Transcription task. Write out each entry verbatim and exclude any image.

====

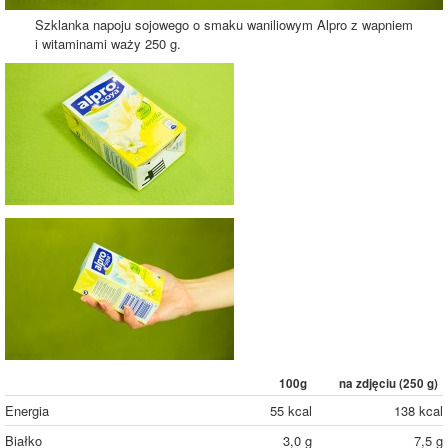
Szklanka napoju sojowego o smaku waniliowym Alpro z wapniem
i witaminami waży 250 g.
100g
na zdjęciu (
250
g)
Energia
55 kcal
138 kcal
Białko
3,0 g
7,5 g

====

### Reply
Szklanka napoju sojowego o smaku waniliowym Alpro z wapniem
i witaminami waży 250 g.
100g
na zdjęciu (
250
g)
Energia
55 kcal
138 kcal
Białko
3,0 g
7,5 g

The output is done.